- Born: 1880
- Died: 1954 (aged 73–74)
- Education: Smith College Art Students League of New York
- Known for: Painting
- Style: Portrait miniature; still life;

= Helen Winslow Durkee =

American painter

Helen Winslow Durkee (1880–1954) was an American painter of portrait miniatures and still lifes.

Born in Brooklyn, Durkee was an alumna of Smith College who returned to New York City after graduation and studied art at the Art Students League from 1910 to 1918. Her instructors there included William Merritt Chase, Frank Vincent DuMond, George Bridgman, F. Luis Mora, Kenneth Hayes Miller, and Dmitri Romanoffsky. From 1911 to 1918 she was the League's women's vice-president. Beginning around 1907 she exhibited regularly continuing through the 1920s. She was a member of the American Society of Miniature Painters, the Pennsylvania Society of Miniature Painters, and the National Association of Women Painters and Sculptors. She won a scholarship prize during her time at the Art Students' League, and received the Charlotte Ritchie Smith Memorial Prize from the Baltimore Water Color Club in 1921, besides honorable mentions elsewhere.
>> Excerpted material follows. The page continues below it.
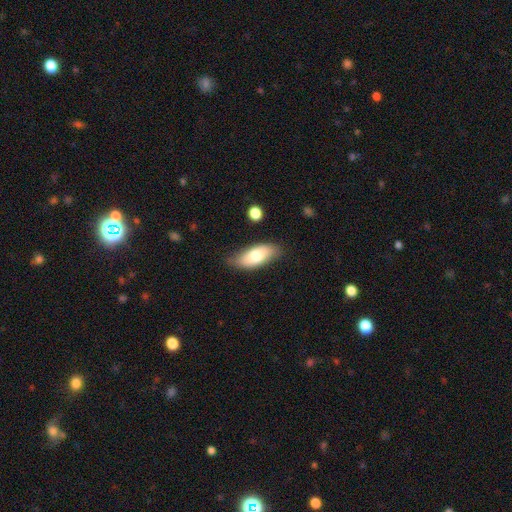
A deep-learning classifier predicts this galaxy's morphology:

During World War I she interrupted her career to serve in France for one year with her alma mater's canteen unit of the YMCA; upon her return she married Captain Christopher John Mileham of London, an officer who had served in France with the British Expeditionary Forces.

A miniature portrait by Durkee of her uncle, William Wills Durkee, is currently owned by the Metropolitan Museum of Art, as are a miniature still life of onions and a scene titled In the Studio.